:: MATERIAL FOR THE TASK ::

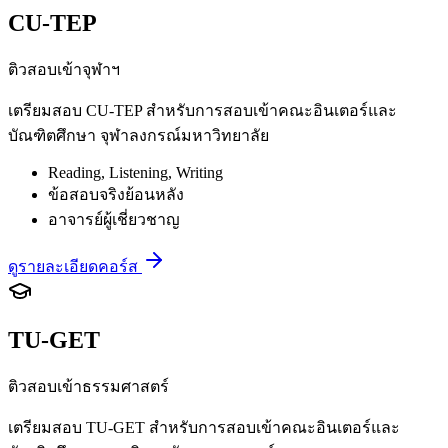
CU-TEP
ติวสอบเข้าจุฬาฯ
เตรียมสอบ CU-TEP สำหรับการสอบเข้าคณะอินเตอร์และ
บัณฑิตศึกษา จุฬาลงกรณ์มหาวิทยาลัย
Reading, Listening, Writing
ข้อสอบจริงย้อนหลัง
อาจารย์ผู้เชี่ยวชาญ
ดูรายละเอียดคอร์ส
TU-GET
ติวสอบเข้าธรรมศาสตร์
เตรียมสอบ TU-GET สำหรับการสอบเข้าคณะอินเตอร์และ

:::

* **DESCRIPTION OF THE TASK**
What I need is every record written out exactly, minus the pictures.

* **SOLUTION TO THIS PROBLEM**
CU-TEP
ติวสอบเข้าจุฬาฯ
เตรียมสอบ CU-TEP สำหรับการสอบเข้าคณะอินเตอร์และ
บัณฑิตศึกษา จุฬาลงกรณ์มหาวิทยาลัย
Reading, Listening, Writing
ข้อสอบจริงย้อนหลัง
อาจารย์ผู้เชี่ยวชาญ
ดูรายละเอียดคอร์ส
TU-GET
ติวสอบเข้าธรรมศาสตร์
เตรียมสอบ TU-GET สำหรับการสอบเข้าคณะอินเตอร์และ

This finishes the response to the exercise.